## What you will do:
The answer is the full set of records below, transcribed exactly.
++++++++
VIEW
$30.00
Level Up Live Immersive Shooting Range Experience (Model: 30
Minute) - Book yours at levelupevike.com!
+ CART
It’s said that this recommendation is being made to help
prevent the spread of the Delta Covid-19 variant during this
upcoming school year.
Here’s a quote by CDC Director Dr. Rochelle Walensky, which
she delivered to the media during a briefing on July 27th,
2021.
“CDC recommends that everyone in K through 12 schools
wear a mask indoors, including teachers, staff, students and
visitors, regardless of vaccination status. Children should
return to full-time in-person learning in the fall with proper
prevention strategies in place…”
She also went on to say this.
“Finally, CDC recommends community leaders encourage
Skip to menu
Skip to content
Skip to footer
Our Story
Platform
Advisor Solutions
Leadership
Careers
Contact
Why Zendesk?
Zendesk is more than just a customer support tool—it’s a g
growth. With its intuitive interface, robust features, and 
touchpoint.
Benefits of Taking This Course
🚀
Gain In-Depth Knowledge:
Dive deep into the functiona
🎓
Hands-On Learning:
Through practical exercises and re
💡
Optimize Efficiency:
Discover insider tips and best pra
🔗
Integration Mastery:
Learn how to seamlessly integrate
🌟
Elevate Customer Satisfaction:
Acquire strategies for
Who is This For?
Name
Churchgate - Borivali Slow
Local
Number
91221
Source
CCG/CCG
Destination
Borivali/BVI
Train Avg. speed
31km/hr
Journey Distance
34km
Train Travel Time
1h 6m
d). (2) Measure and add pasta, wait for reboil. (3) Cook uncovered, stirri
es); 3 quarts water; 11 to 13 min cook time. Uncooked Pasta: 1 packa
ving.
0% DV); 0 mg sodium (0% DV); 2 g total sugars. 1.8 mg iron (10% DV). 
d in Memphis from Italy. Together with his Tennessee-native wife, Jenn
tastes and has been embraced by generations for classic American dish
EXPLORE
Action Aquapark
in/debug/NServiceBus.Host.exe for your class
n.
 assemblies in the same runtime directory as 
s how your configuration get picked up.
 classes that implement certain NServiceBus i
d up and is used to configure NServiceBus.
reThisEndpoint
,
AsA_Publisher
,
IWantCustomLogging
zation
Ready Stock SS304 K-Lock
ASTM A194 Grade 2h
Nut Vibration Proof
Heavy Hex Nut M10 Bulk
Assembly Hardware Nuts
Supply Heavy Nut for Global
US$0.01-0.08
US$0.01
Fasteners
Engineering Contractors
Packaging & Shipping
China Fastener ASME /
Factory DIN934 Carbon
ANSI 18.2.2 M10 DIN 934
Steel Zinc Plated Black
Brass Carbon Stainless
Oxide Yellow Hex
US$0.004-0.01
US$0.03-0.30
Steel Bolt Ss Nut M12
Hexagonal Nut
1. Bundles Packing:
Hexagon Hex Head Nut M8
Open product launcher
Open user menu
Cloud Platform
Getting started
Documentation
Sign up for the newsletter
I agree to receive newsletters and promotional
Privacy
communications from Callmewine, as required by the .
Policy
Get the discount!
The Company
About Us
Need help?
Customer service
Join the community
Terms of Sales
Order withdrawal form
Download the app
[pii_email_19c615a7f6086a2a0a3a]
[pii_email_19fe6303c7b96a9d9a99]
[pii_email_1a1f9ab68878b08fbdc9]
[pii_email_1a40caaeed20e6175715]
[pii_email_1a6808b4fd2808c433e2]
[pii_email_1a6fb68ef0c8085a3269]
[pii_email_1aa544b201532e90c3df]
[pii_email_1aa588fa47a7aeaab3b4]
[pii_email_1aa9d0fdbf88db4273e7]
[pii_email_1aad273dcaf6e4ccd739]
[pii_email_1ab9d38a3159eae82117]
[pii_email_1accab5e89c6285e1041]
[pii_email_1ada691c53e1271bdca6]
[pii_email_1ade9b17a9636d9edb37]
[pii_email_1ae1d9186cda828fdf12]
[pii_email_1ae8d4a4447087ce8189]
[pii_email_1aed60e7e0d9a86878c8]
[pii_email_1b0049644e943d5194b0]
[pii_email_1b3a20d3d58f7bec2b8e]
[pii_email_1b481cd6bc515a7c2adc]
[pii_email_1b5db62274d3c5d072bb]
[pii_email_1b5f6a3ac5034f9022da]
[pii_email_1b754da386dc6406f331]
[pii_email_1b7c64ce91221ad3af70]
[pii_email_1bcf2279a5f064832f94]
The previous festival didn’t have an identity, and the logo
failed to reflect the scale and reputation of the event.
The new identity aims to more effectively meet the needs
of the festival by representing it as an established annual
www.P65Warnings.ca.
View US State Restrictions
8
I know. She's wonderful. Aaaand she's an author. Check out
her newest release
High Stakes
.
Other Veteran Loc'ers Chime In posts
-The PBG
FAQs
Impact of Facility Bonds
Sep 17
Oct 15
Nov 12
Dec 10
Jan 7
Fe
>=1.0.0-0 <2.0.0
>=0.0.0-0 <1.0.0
++++++++
## Task solution:
VIEW
$30.00
Level Up Live Immersive Shooting Range Experience (Model: 30
Minute) - Book yours at levelupevike.com!
+ CART
It’s said that this recommendation is being made to help
prevent the spread of the Delta Covid-19 variant during this
upcoming school year.
Here’s a quote by CDC Director Dr. Rochelle Walensky, which
she delivered to the media during a briefing on July 27th,
2021.
“CDC recommends that everyone in K through 12 schools
wear a mask indoors, including teachers, staff, students and
visitors, regardless of vaccination status. Children should
return to full-time in-person learning in the fall with proper
prevention strategies in place…”
She also went on to say this.
“Finally, CDC recommends community leaders encourage
Skip to menu
Skip to content
Skip to footer
Our Story
Platform
Advisor Solutions
Leadership
Careers
Contact
Why Zendesk?
Zendesk is more than just a customer support tool—it’s a g
growth. With its intuitive interface, robust features, and 
touchpoint.
Benefits of Taking This Course
🚀
Gain In-Depth Knowledge:
Dive deep into the functiona
🎓
Hands-On Learning:
Through practical exercises and re
💡
Optimize Efficiency:
Discover insider tips and best pra
🔗
Integration Mastery:
Learn how to seamlessly integrate
🌟
Elevate Customer Satisfaction:
Acquire strategies for
Who is This For?
Name
Churchgate - Borivali Slow
Local
Number
91221
Source
CCG/CCG
Destination
Borivali/BVI
Train Avg. speed
31km/hr
Journey Distance
34km
Train Travel Time
1h 6m
d). (2) Measure and add pasta, wait for reboil. (3) Cook uncovered, stirri
es); 3 quarts water; 11 to 13 min cook time. Uncooked Pasta: 1 packa
ving.
0% DV); 0 mg sodium (0% DV); 2 g total sugars. 1.8 mg iron (10% DV). 
d in Memphis from Italy. Together with his Tennessee-native wife, Jenn
tastes and has been embraced by generations for classic American dish
EXPLORE
Action Aquapark
in/debug/NServiceBus.Host.exe for your class
n.
 assemblies in the same runtime directory as 
s how your configuration get picked up.
 classes that implement certain NServiceBus i
d up and is used to configure NServiceBus.
reThisEndpoint
,
AsA_Publisher
,
IWantCustomLogging
zation
Ready Stock SS304 K-Lock
ASTM A194 Grade 2h
Nut Vibration Proof
Heavy Hex Nut M10 Bulk
Assembly Hardware Nuts
Supply Heavy Nut for Global
US$0.01-0.08
US$0.01
Fasteners
Engineering Contractors
Packaging & Shipping
China Fastener ASME /
Factory DIN934 Carbon
ANSI 18.2.2 M10 DIN 934
Steel Zinc Plated Black
Brass Carbon Stainless
Oxide Yellow Hex
US$0.004-0.01
US$0.03-0.30
Steel Bolt Ss Nut M12
Hexagonal Nut
1. Bundles Packing:
Hexagon Hex Head Nut M8
Open product launcher
Open user menu
Cloud Platform
Getting started
Documentation
Sign up for the newsletter
I agree to receive newsletters and promotional
Privacy
communications from Callmewine, as required by the .
Policy
Get the discount!
The Company
About Us
Need help?
Customer service
Join the community
Terms of Sales
Order withdrawal form
Download the app
[pii_email_19c615a7f6086a2a0a3a]
[pii_email_19fe6303c7b96a9d9a99]
[pii_email_1a1f9ab68878b08fbdc9]
[pii_email_1a40caaeed20e6175715]
[pii_email_1a6808b4fd2808c433e2]
[pii_email_1a6fb68ef0c8085a3269]
[pii_email_1aa544b201532e90c3df]
[pii_email_1aa588fa47a7aeaab3b4]
[pii_email_1aa9d0fdbf88db4273e7]
[pii_email_1aad273dcaf6e4ccd739]
[pii_email_1ab9d38a3159eae82117]
[pii_email_1accab5e89c6285e1041]
[pii_email_1ada691c53e1271bdca6]
[pii_email_1ade9b17a9636d9edb37]
[pii_email_1ae1d9186cda828fdf12]
[pii_email_1ae8d4a4447087ce8189]
[pii_email_1aed60e7e0d9a86878c8]
[pii_email_1b0049644e943d5194b0]
[pii_email_1b3a20d3d58f7bec2b8e]
[pii_email_1b481cd6bc515a7c2adc]
[pii_email_1b5db62274d3c5d072bb]
[pii_email_1b5f6a3ac5034f9022da]
[pii_email_1b754da386dc6406f331]
[pii_email_1b7c64ce91221ad3af70]
[pii_email_1bcf2279a5f064832f94]
The previous festival didn’t have an identity, and the logo
failed to reflect the scale and reputation of the event.
The new identity aims to more effectively meet the needs
of the festival by representing it as an established annual
www.P65Warnings.ca.
View US State Restrictions
8
I know. She's wonderful. Aaaand she's an author. Check out
her newest release
High Stakes
.
Other Veteran Loc'ers Chime In posts
-The PBG
FAQs
Impact of Facility Bonds
Sep 17
Oct 15
Nov 12
Dec 10
Jan 7
Fe
>=1.0.0-0 <2.0.0
>=0.0.0-0 <1.0.0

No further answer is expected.